There are enough unrelated discrepancies in our observations, that can all be explained by dark matter or dark energy (making up a consistent fraction of the universe in all cases), that I think it's safe to say there's probably something to it. Especially when we know the Standard Model in particle physics is flawed, and many extensions happen to contain viable dark matter candidates.
For dark matter specifically, I would say the smoking gun is the aptly named Bullet Cluster. Two galaxies colliding, ordinary matter interacts and gets slowed, dark matter doesn't interact and gets separated from the ordinary matter, and then the dark matter and ordinary matter components can be observed separately (ordinary matter from ordinary photons, dark matter from its gravitational lensing effect on photons coming from galaxies behind the cluster).
There is a very promising theory by a Dutch theoretician (paper here), which can explain the observations without the need for dark energy / matter. I have seen the presentation of his work, and, as far as my understanding, it is based on idea that gravity is an emergent force, so-called entropic gravity Drupal.
Dark matter has always struck me as a kludge.
Astrophysicist (but not a cosmologist) here: this is true! In its favour, though, this makes "dark matter" an umbrella term that covers any phenomenon that fits the data. It might be stray, undetected, planet-sized objects; it might be some exotic neutrino variant; it might be little clumps of antiquarks; it might be one of any number of things. All these possibilities are referred to under the term "dark matter".
On the particular possibilities you mention:
Our current theory of gravity does not apply on the scales we are observing, i.e., the theory is incomplete.
This is certainly possible, and some theorists work on it.

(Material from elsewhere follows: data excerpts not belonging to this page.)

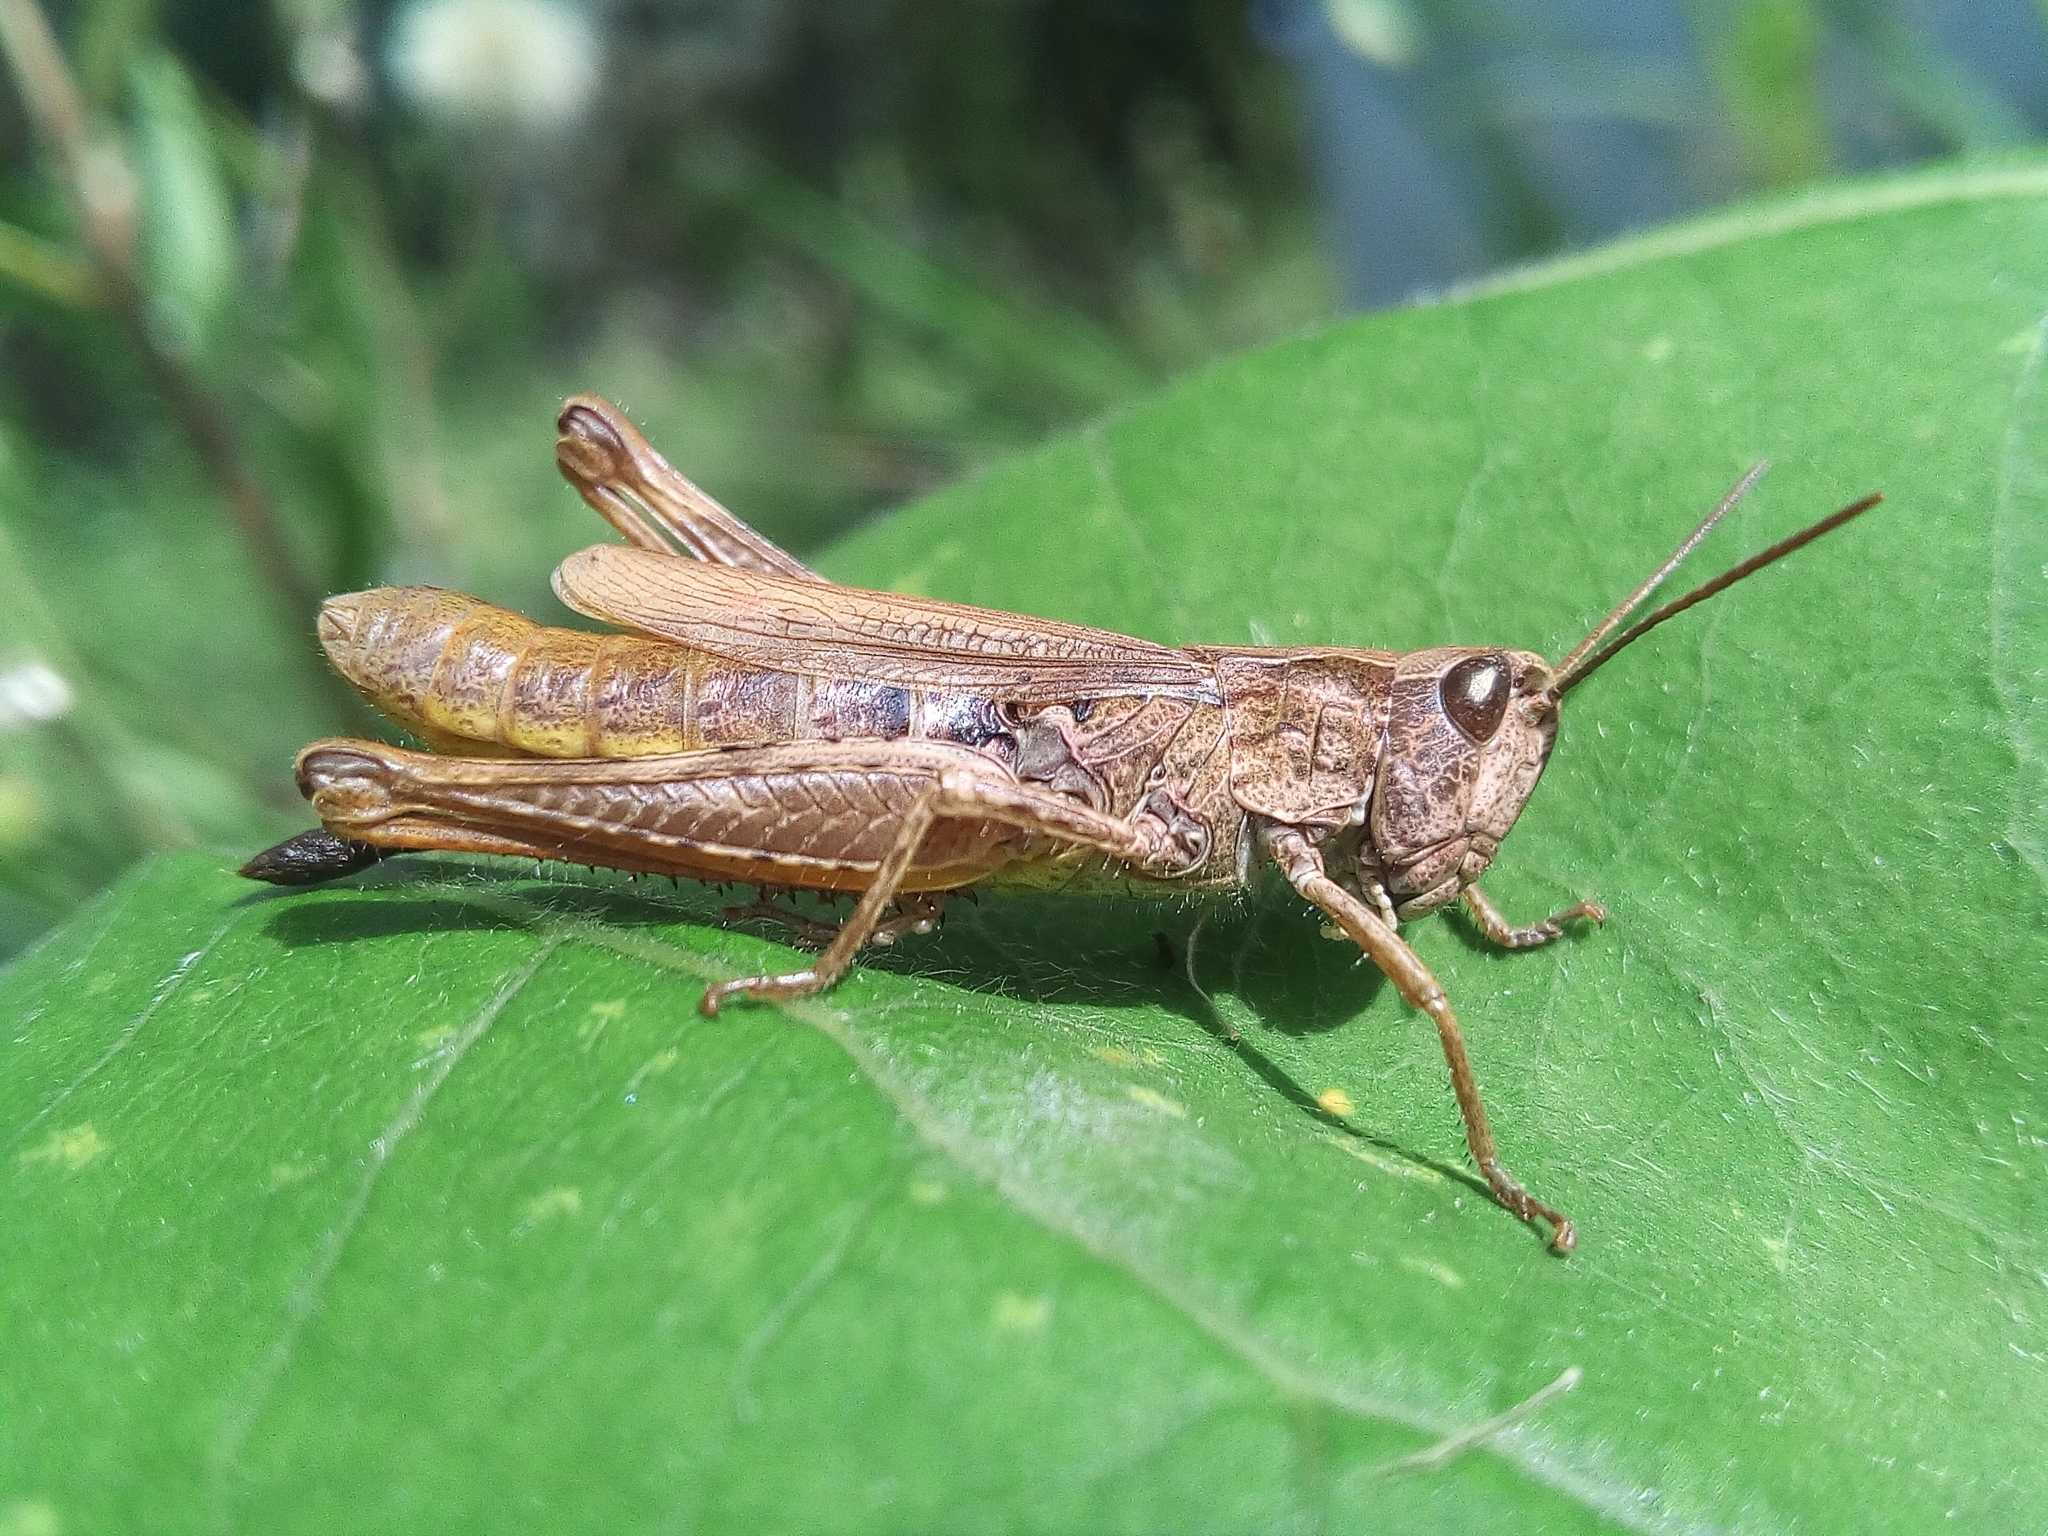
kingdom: Animalia
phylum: Arthropoda
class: Insecta
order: Orthoptera
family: Acrididae
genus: Chorthippus
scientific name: Chorthippus apricarius
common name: Upland field grasshopper
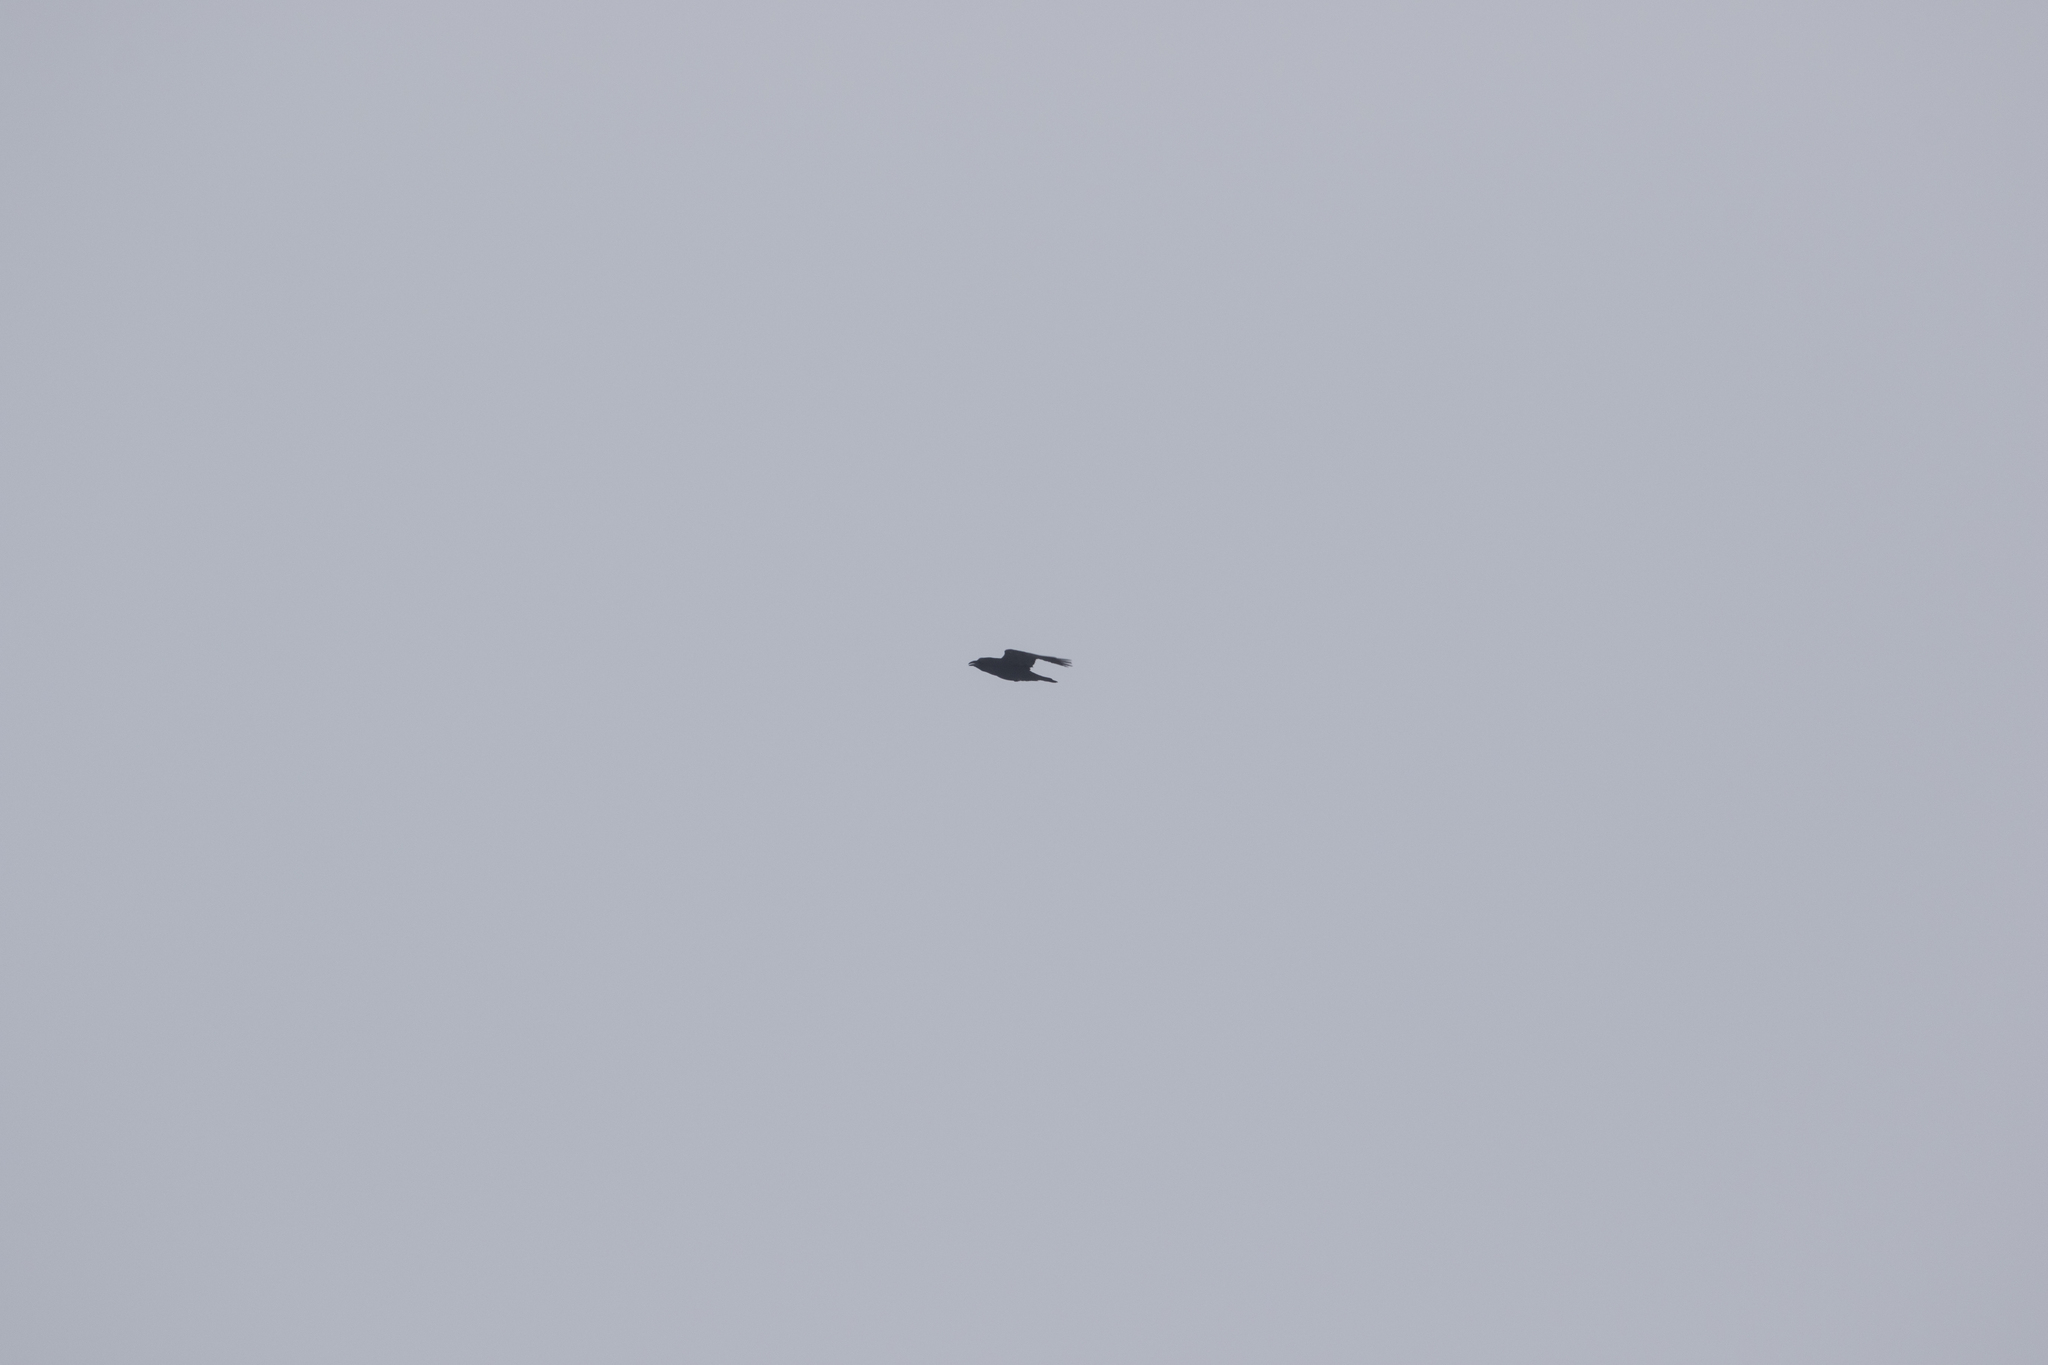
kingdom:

My understanding, though, is that these approaches postulate energy (with an equivalent mass) resulting from large-scale gravitational fields; that is, you can think of this as a form of dark matter that arises from the gravitational field itself.
This sort of approach has trouble explaining the formation of small-scale dark-matter halos, which depend on some kind of dark-matter self-interaction. It's also incompatible with the example in this article: if "dark matter" results directly from gravitational fields, how can you have a galaxy without it?
Physical laws are not constant. e are looking at very distant objects, and seeing them in the distant past. Perhaps universal constants are not, in fact, constant across large spans of space and/or time.
If this were the case, we'd expect the rotation curves of nearby galaxies to be well-behaved, while more distant galaxies would show gradually increasing evidence for the influence of "dark matter". We don't see that. There are theories that fundamental constants do change over time - I've seen some interesting tests for the speed of light changing based on gamma-ray absorption spectra - but they don't work as an alternative explanation to dark matter.
Please, note that there is are some very powerful distinctions between practical engineering and the predictive power of science.
There are but literally every bit of engineering is based on scientific evidence. Whether or not the person doing the engineering fully and properly understands that science does not make it less true. Engineering doesn't work unless it is based on the ability of science to make predictions. There is science independent of engineering but not the other way around.
People sometimes call engineering "applied science". I think that definition is incomplete. I think it is "applied science with economic and temporal constraints". Engineering is science applied to practical tasks within the constraints of a budget and with a deadline.